Another one of those plants I grow here that I look at and think Why on earth isn't everyone growing this?
10cm pots ~ £6




Gladiolus papilio

Gladiolus papilio
A terrific tall slender species that always attracts attention with its cryptically coloured nodding flowers. Easy and perfectly hardy around here and, though I've not tried it, probably worth trying to naturalise in rough grass. It can run about a bit underground, popping up here and there so I recommend planting it among herbaceous perennials or low shrubs that are done flowering for the year.
10cm pots ~ £5




Commelina robusta

Commelina robusta
A stunning North American species similar in many ways to the popular but tender C.tuberosa, with bigger flowers, and a rather sprawling habit that makes it perfect for growing among plants that need a bit of jazzing up late in the season. Late to emerge (June) but flowers continuously from mid summer until bitten back by the frost.
Commelina robusta
Give it as much sun as possible and a retentive fertile soil, and maybe give it a protective mulch (though I'm not really convinced it needs it).
sold out

Monday, 2 September 2013

Keiskea japonica Pink form

Keiskea japonica pink form
Keiskea are from Japan and make extremely pretty bushy herbaceous perennials to about 2ft tall.

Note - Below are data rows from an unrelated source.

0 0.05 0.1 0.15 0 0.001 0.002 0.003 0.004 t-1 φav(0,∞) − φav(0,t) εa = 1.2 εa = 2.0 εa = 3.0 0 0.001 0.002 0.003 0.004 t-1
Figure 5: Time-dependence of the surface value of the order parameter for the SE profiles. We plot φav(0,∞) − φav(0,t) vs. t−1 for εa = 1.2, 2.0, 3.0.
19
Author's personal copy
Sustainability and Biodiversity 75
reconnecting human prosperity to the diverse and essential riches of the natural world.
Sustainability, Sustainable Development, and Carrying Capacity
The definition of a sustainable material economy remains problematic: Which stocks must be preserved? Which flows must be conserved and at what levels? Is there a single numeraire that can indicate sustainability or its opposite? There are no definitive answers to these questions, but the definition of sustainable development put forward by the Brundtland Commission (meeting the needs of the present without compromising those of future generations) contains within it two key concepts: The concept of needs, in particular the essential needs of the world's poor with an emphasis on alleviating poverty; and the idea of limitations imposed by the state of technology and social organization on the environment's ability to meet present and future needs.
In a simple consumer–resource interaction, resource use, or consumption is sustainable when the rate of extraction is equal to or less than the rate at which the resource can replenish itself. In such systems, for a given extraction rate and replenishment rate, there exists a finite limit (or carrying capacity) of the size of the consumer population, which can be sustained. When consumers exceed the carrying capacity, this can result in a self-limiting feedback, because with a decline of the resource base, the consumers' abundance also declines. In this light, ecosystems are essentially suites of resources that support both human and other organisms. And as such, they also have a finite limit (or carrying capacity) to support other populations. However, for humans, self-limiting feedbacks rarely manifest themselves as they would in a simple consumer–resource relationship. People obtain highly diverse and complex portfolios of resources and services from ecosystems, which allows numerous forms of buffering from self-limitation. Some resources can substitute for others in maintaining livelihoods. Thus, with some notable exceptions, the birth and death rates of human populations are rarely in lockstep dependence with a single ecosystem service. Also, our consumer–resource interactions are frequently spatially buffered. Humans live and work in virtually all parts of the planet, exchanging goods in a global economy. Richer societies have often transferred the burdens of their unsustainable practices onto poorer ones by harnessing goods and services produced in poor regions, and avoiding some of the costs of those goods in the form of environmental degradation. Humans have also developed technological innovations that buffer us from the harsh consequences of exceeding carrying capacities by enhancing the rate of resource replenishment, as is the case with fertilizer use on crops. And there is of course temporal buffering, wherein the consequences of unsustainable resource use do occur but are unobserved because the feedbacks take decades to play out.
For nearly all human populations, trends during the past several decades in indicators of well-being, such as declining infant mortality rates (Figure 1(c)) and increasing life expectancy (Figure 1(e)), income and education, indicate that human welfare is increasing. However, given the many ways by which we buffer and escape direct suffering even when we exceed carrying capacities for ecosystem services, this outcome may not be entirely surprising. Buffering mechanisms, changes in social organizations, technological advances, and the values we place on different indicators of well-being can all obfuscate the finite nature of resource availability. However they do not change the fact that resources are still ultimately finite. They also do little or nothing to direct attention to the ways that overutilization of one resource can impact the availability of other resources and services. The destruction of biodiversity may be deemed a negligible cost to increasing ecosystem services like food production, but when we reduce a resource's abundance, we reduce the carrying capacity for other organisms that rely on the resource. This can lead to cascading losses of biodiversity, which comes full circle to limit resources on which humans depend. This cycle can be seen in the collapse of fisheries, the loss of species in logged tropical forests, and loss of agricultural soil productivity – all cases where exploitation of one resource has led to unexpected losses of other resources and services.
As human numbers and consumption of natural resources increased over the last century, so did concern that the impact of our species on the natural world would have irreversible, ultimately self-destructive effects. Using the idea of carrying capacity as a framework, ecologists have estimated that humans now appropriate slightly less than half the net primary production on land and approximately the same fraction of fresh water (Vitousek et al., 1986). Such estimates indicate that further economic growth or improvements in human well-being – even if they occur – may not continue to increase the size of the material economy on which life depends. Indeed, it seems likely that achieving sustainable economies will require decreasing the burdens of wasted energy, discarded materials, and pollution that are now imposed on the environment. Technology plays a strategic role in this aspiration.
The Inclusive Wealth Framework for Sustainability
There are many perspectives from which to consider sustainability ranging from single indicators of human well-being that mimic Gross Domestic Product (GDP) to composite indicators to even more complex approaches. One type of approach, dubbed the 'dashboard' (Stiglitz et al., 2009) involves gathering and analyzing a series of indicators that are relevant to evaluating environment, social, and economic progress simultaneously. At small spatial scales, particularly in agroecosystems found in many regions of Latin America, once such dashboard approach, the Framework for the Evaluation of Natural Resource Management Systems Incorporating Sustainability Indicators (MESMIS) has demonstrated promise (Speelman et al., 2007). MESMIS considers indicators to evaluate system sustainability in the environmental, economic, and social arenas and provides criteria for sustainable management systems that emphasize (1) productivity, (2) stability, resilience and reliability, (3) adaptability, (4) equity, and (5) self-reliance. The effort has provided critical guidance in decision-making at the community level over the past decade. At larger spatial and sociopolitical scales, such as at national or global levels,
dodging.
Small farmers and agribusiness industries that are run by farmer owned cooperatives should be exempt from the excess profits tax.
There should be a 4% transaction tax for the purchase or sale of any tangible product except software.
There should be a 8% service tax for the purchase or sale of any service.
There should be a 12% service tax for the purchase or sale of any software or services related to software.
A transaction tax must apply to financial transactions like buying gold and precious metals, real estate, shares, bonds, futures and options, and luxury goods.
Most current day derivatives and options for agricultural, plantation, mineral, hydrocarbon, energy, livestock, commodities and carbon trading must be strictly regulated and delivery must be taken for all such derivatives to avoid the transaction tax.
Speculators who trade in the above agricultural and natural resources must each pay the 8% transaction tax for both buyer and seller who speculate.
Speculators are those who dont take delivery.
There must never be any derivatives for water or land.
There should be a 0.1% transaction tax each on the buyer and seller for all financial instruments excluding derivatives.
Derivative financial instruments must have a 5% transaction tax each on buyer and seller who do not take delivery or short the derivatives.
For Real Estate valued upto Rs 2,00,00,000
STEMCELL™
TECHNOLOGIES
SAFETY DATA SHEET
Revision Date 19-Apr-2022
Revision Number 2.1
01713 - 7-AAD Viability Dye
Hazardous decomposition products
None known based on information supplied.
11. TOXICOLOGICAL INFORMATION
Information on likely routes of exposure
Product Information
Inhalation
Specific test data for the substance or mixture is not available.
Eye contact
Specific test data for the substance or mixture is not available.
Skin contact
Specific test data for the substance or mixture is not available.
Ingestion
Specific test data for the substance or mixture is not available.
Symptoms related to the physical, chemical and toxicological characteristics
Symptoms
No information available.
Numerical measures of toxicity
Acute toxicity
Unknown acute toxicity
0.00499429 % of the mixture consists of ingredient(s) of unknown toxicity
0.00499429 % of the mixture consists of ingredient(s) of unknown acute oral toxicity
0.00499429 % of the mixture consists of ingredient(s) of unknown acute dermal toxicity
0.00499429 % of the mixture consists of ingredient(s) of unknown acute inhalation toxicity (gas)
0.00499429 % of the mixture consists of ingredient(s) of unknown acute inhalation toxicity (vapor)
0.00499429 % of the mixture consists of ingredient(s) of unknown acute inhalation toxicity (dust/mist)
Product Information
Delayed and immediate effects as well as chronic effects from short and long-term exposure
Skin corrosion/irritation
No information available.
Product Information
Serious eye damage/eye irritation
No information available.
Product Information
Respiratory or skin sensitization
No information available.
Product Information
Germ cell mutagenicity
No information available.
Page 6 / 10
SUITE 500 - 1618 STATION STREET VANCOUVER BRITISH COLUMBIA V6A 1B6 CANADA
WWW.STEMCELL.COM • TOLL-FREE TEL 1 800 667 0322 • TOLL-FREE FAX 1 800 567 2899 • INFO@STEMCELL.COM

The pink is very pale so the flowers shine out against the dark tinted foliag.
Plants that flower late into autumn are always worth having and there are a number of late season Lamiaceae (mint family) from eastern Asia that are far too little grown in the UK. Colquhounia, Elscholzia and Rostrinucula are three that I grow, and this is another.
Keiskea japonica
Adaptable and completely hardy, but possibly at their best in coolish, moistish spots.

1L pots ~ £7




Boehmeria

Vigorous and lush herbaceous perennials of the nettle family

Boehmeria tricuspis
Boehmeria tricuspis
Suggest growing an ornamental nettle to most gardeners and I suspect they'd look at you funny and head off in another direction, but this really is a good one - not stinging, and not at all invasive - just good lush foliage and attractive catkins in late summer.
Boehmeria tricuspis
Thrives best in moistish woodsy conditions but happy anywhere that doesn't dry out too much.
Sold out 

Boehmeria sieboldiana
Boehmeria sieboldiana
Very like a big lush nettle actually, but don't let that put you off - not at all invasive (or stinging) with pale creamy catkins.
Boehmeria sieboldiana
A good summer woodlander for rich moist soils.